From my Catholic perspective, evidence of a Jesus character in other religions only further supports our premises of Jesus. "Catholic" means universal, and this idea can be applied in many different ways. Generally speaking, if it's "true" it's "true." In other words, if the buddhist, the Catholic, and the Agnostic believe that it isn't right to steal, then this is good. If there is a flood story in many other cultures outside of the Bible, then this helps support truth in that story. If there is a "Jesus character" in other religions, then this helps support truth in our "Jesus character" as well.

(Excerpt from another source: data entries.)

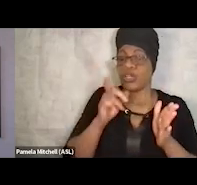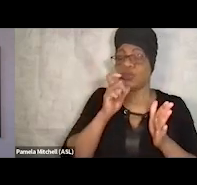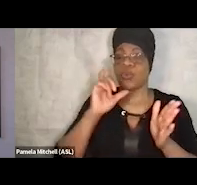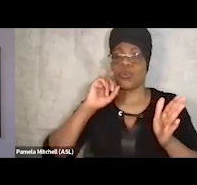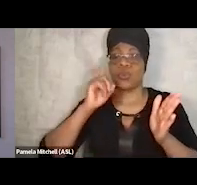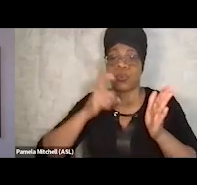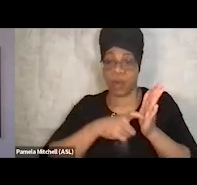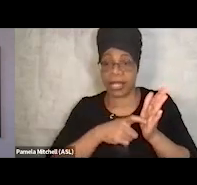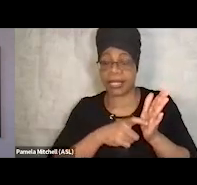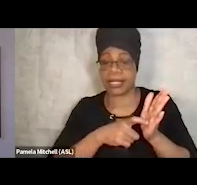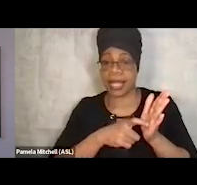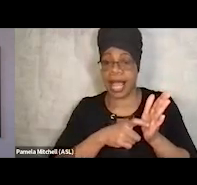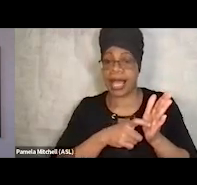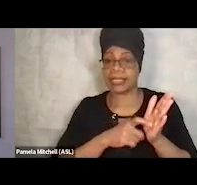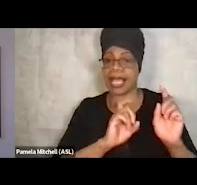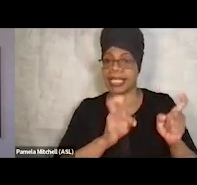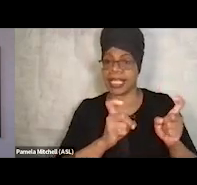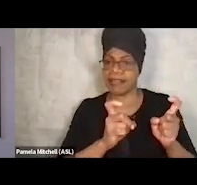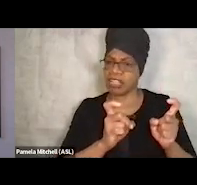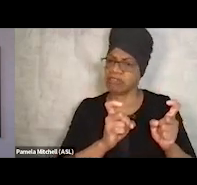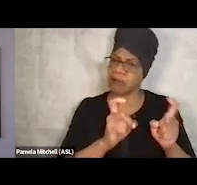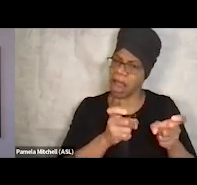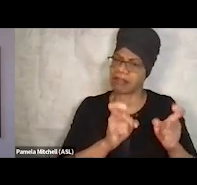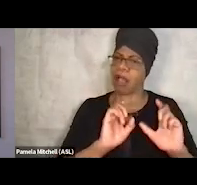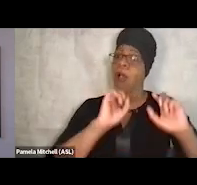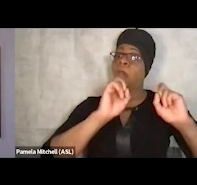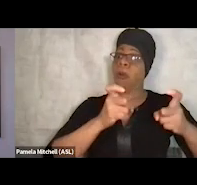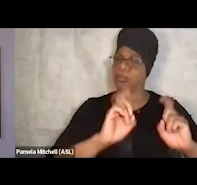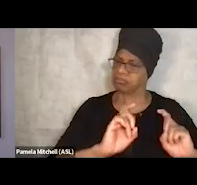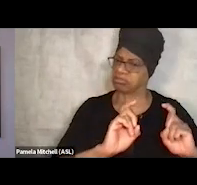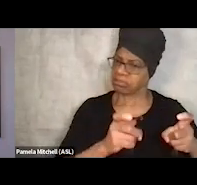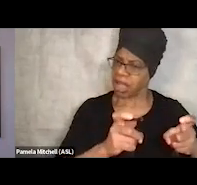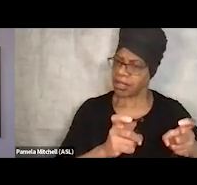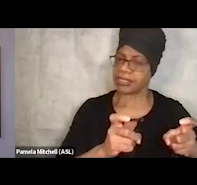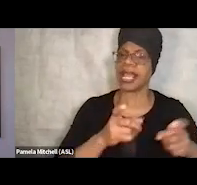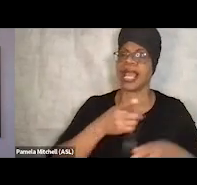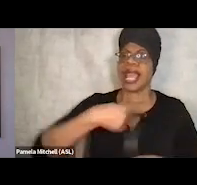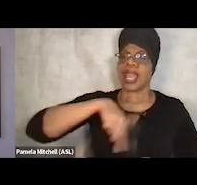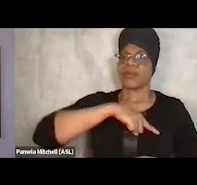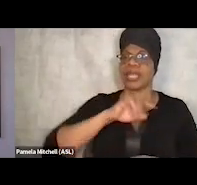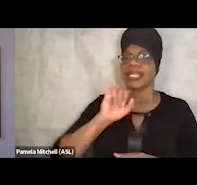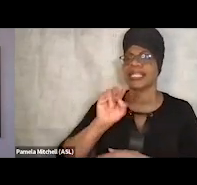and, you know, given small grants. And we were the only Indiana organization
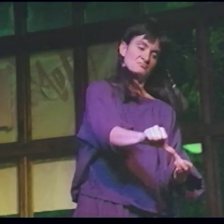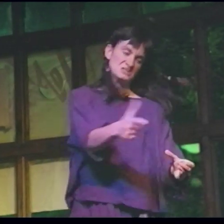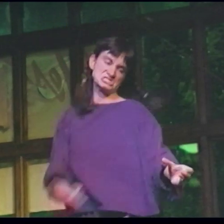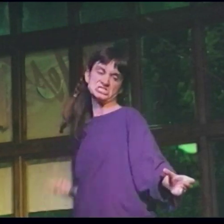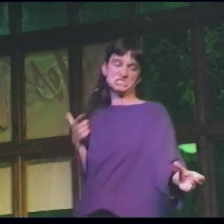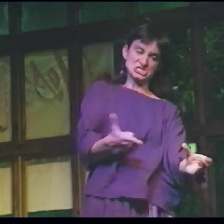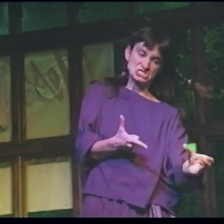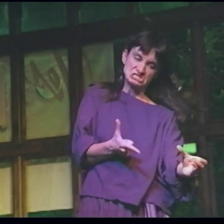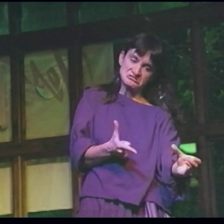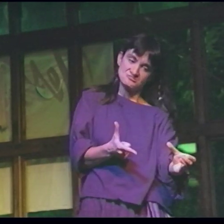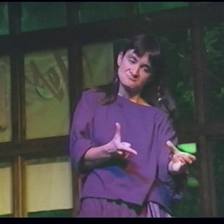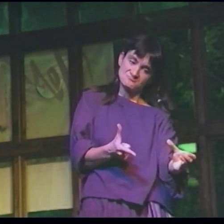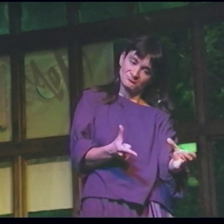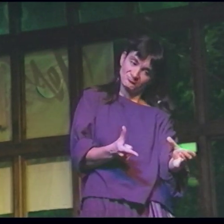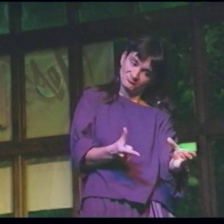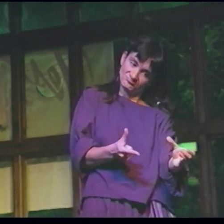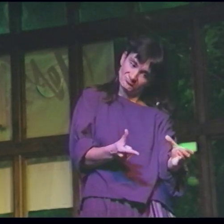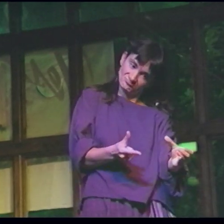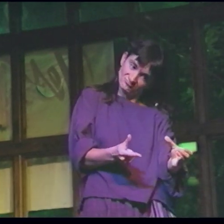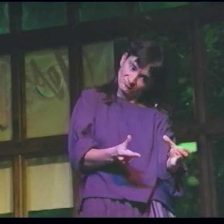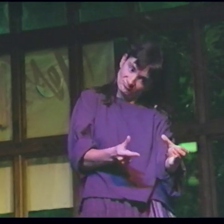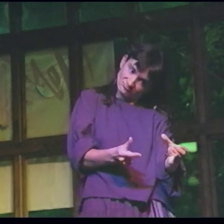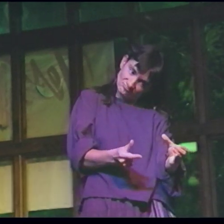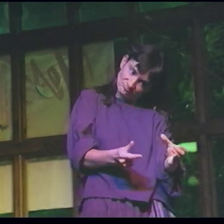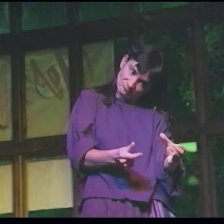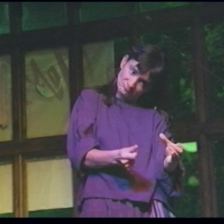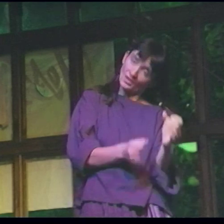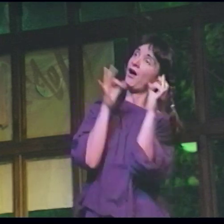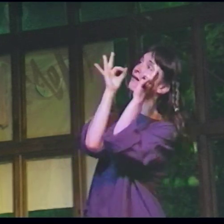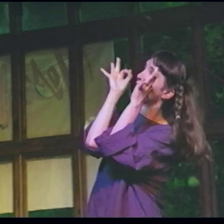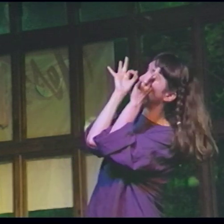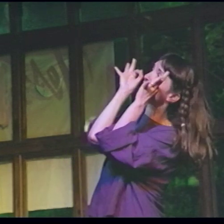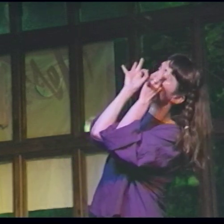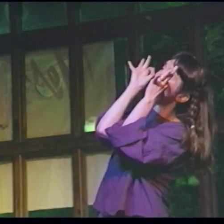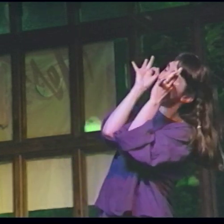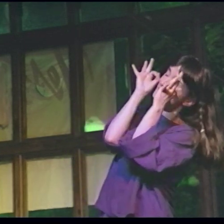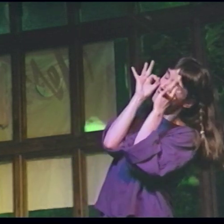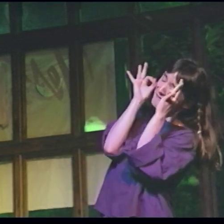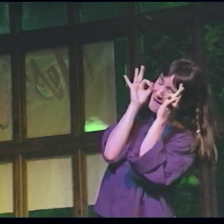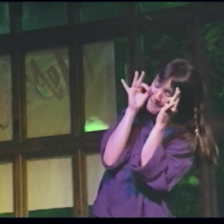A Drug fed liquid feed L Shot up with chlorophenythol F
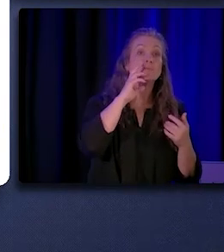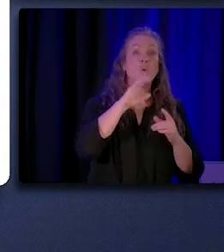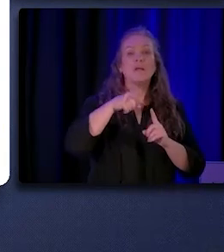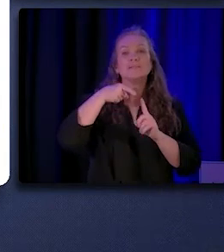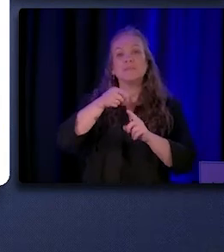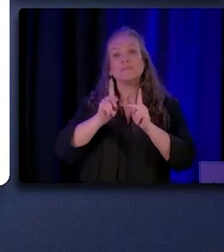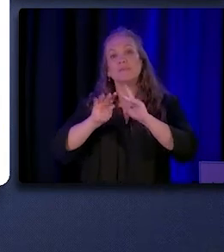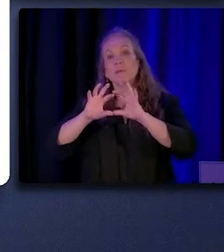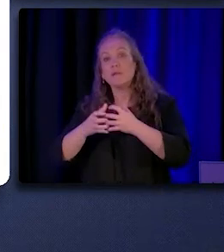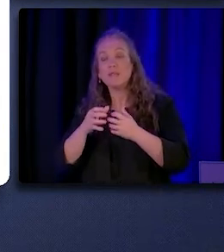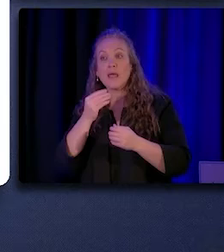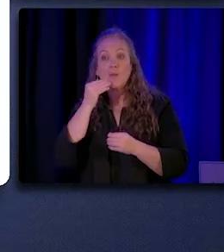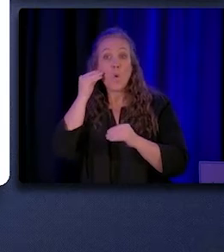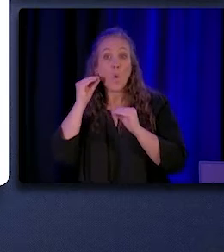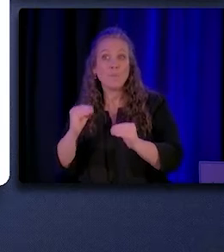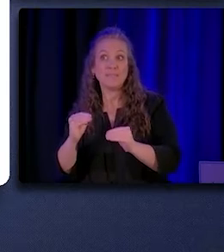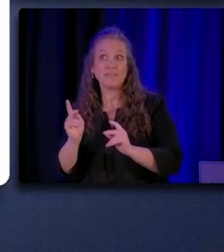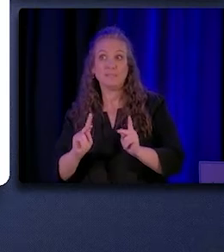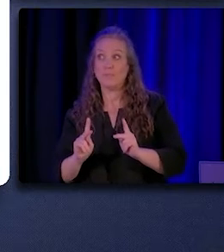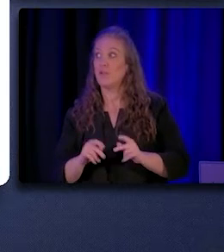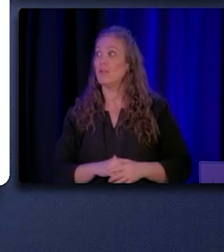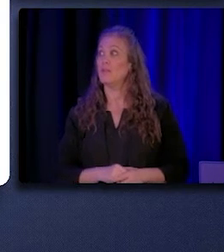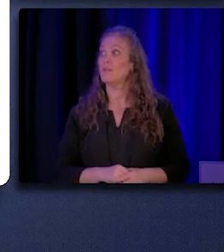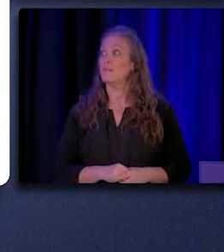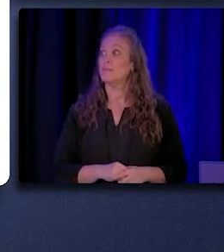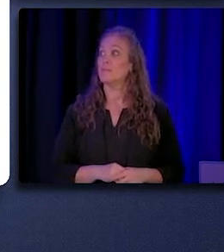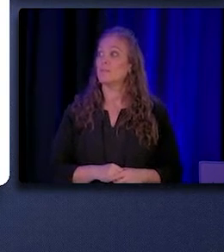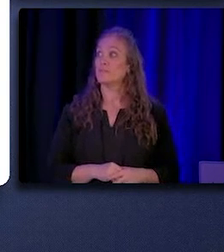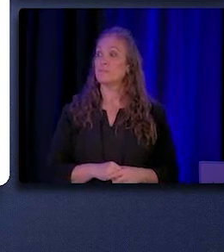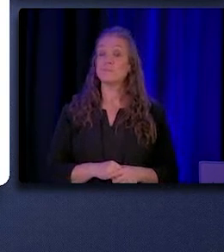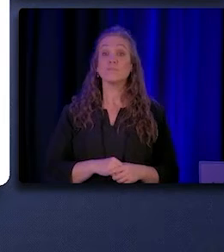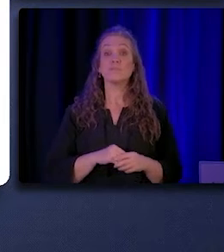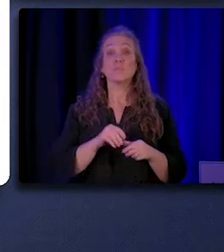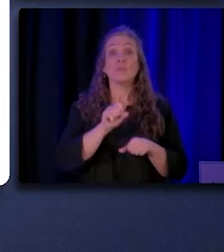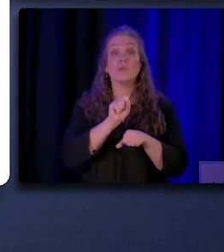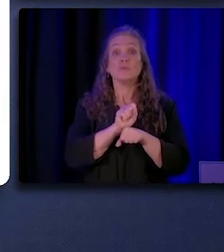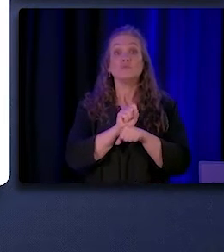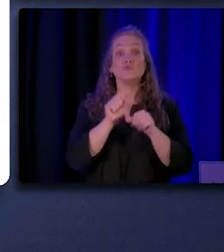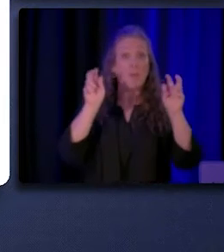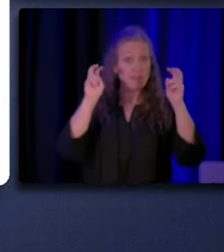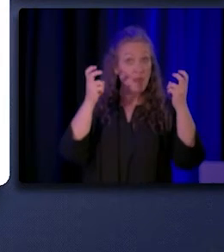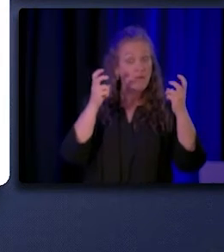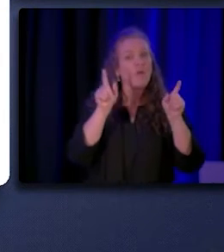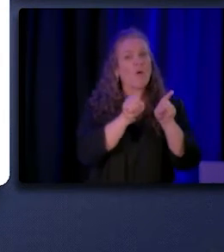such as homeless individuals. Job title can also be affected by the type of organizations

You seem here to be supporting the Perennial Philosophy (first coined by Leibniz, and first popularized by Huxley) --- which, if so, would make many of your "Catholic" claims very
interesting, to say the very least.
WADR, when deciding whether a Jew meets the Jewish criterion for the Messiah, other religion's views, especially the religion that is founded on the person being the Messiah, is not relevant. You make statements that Jesus was the Messiah, but the Jews at the tme just did not want to accept it, and I'm just telling you that it wasn't so much a refusal to acept, as much as a lack of credentials.
It could be a mess of other things, too.
There is, as far as I know, no Jewish commentary on Jesus dating to within a few centuries of his supposed historical existence (unless you count the likes of Josephus). Thus, any "Jesus was not the Messiah" comments by later Jews could have just been commentaries on the Christian presentation of Jesus (as within the Gospel story), rather than actual historical commentaries.
As such, I still maintain that Jesus most likely did not exist historically. Thusly, it would only make sense that he would not meet the criterion of Messiah-hood.
The problem with this is that the stories of Bacchus and Dionysus predate the Jesus stories by 500 years.
Much more than that, actually --- the
Bacchus by Euripides predates the Jesus story by about 500 years, but the actual myths do not. The myths predate the Jesus story by well over a thousand years.
In an odd way, it's quite right to say that in Christian theology, the Bacchus (or Balder or whover) story can help confirm the truth of the Gospels. Basically, the idea is that everything in nature--and in human culture--points to the central event of Christ. So, the Bacchus story points forward to the plain revelation of the real thing, just as (for example) the story of Abraham and Isaac in the Old Testament points forward to the Crucifixion.
Yes, that was brilliantly put. This is exactly why it is not a problem for me (and most Catholics/Christians who understand their faith) that Dionysus predates Christ.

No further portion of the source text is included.